(Extracted page text data)
************

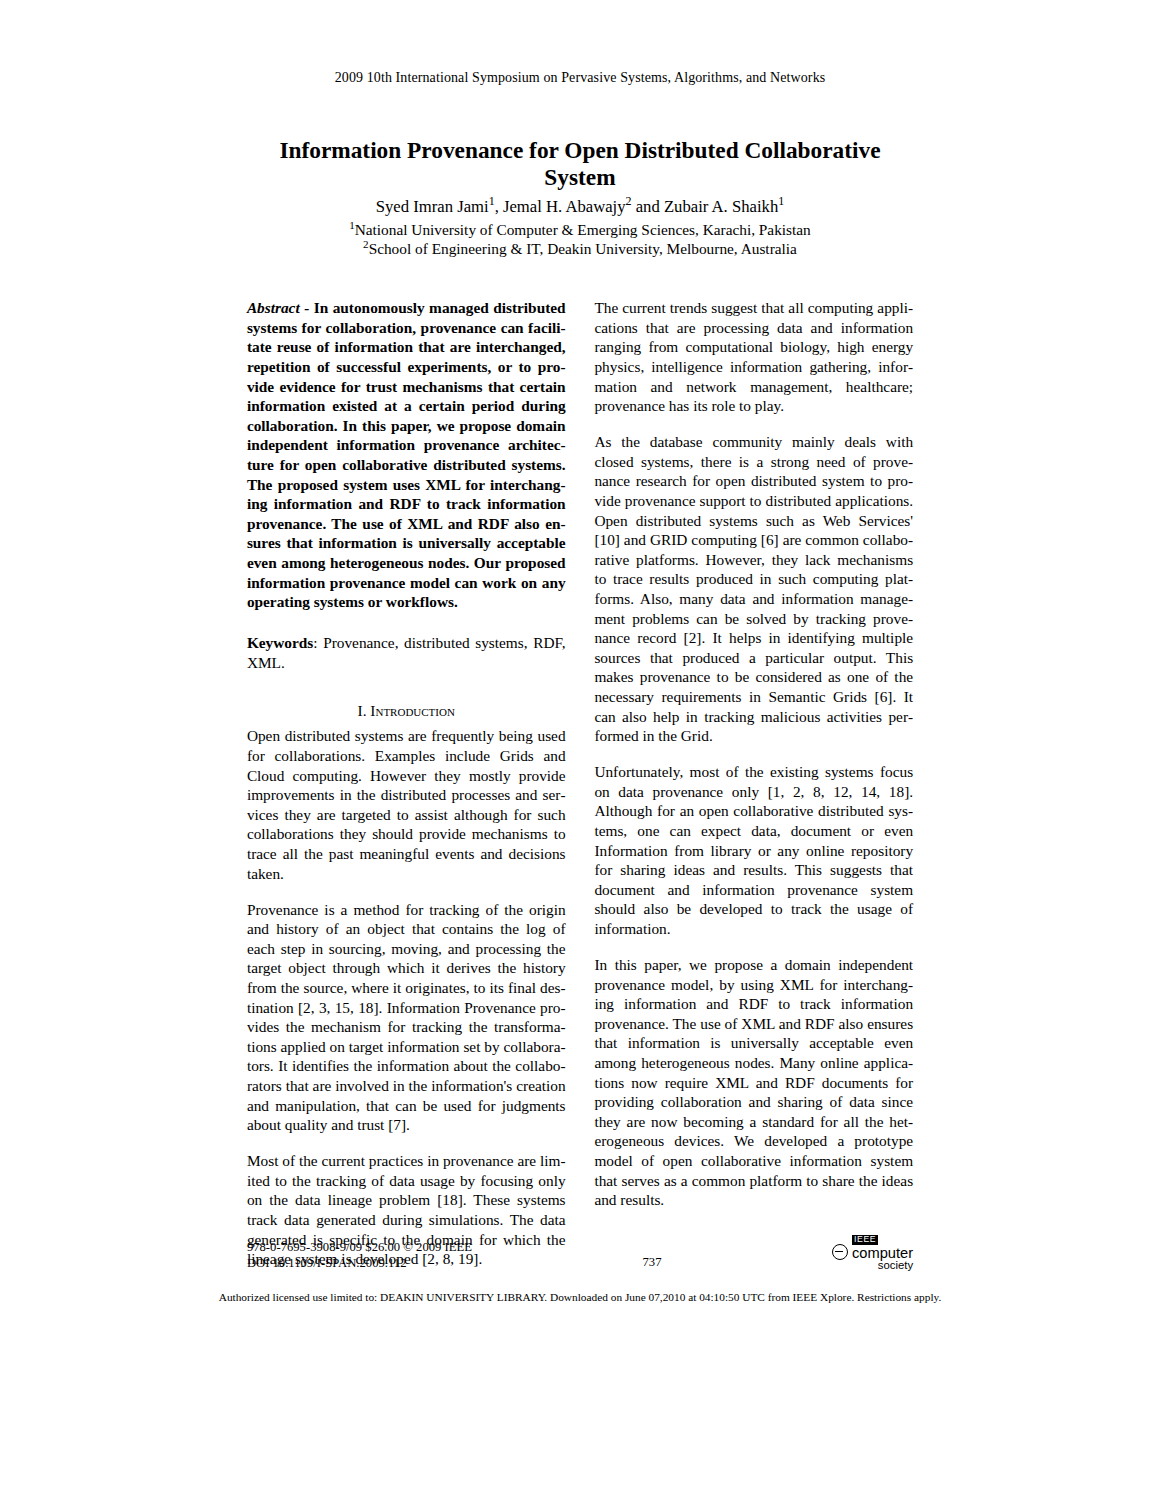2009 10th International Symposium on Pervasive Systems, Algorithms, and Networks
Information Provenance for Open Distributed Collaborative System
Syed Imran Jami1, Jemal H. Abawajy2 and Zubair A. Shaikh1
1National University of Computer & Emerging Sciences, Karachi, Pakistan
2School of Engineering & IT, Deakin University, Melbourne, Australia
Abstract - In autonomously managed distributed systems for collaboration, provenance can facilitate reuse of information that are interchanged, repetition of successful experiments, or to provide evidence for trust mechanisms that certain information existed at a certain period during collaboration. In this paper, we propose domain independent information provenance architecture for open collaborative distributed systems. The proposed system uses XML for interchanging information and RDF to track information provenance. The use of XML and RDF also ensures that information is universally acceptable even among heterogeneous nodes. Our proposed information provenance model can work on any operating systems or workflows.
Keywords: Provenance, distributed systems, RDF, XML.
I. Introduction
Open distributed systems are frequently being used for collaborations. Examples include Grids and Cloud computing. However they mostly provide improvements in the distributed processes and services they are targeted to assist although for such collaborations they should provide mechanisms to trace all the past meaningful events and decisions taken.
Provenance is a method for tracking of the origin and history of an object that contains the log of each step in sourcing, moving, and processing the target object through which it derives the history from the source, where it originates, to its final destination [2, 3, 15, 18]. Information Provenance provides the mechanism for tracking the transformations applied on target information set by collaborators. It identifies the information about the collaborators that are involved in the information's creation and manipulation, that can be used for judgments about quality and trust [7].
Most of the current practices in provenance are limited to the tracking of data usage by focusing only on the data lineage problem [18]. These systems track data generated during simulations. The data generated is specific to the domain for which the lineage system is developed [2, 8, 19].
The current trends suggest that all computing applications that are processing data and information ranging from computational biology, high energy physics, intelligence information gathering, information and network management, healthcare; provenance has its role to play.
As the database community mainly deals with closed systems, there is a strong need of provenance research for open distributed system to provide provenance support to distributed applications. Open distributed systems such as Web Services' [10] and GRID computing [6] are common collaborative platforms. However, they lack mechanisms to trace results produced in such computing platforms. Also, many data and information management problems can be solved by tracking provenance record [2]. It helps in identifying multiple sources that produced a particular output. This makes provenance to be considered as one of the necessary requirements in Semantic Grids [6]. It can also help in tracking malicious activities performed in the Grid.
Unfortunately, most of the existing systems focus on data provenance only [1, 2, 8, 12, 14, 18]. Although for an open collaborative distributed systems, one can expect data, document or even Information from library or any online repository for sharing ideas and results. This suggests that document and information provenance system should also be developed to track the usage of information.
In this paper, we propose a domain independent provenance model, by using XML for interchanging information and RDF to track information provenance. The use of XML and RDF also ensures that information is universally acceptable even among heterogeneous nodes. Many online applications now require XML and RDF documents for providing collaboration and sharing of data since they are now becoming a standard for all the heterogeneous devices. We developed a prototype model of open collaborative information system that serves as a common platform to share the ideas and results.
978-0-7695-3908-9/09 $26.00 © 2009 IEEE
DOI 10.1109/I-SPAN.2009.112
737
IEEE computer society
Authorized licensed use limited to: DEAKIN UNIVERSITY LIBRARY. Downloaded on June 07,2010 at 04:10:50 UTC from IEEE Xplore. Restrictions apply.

************

Your task is to write out, exactly, the line that holds "Unfortunately, most of" and every line after it until the records end.

Unfortunately, most of the existing systems focus on data provenance only [1, 2, 8, 12, 14, 18]. Although for an open collaborative distributed systems, one can expect data, document or even Information from library or any online repository for sharing ideas and results. This suggests that document and information provenance system should also be developed to track the usage of information.
In this paper, we propose a domain independent provenance model, by using XML for interchanging information and RDF to track information provenance. The use of XML and RDF also ensures that information is universally acceptable even among heterogeneous nodes. Many online applications now require XML and RDF documents for providing collaboration and sharing of data since they are now becoming a standard for all the heterogeneous devices. We developed a prototype model of open collaborative information system that serves as a common platform to share the ideas and results.
978-0-7695-3908-9/09 $26.00 © 2009 IEEE
DOI 10.1109/I-SPAN.2009.112
737
IEEE computer society
Authorized licensed use limited to: DEAKIN UNIVERSITY LIBRARY. Downloaded on June 07,2010 at 04:10:50 UTC from IEEE Xplore. Restrictions apply.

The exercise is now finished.